Dataset excerpts
☆ ☆ ☆
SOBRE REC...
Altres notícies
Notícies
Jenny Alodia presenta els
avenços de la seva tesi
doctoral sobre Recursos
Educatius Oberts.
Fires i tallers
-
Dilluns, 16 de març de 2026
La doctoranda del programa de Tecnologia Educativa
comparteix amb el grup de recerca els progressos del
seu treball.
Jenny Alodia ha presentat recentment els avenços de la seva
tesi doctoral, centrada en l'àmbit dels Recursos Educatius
☆ ☆ ☆
TRY IT:
Update the data above so that "avenços" becomes "progressos" wherever it appears. Leave every other part of the lines unchanged.

SOLUTION:
SOBRE REC...
Altres notícies
Notícies
Jenny Alodia presenta els
progressos de la seva tesi
doctoral sobre Recursos
Educatius Oberts.
Fires i tallers
-
Dilluns, 16 de març de 2026
La doctoranda del programa de Tecnologia Educativa
comparteix amb el grup de recerca els progressos del
seu treball.
Jenny Alodia ha presentat recentment els progressos de la seva
tesi doctoral, centrada en l'àmbit dels Recursos Educatius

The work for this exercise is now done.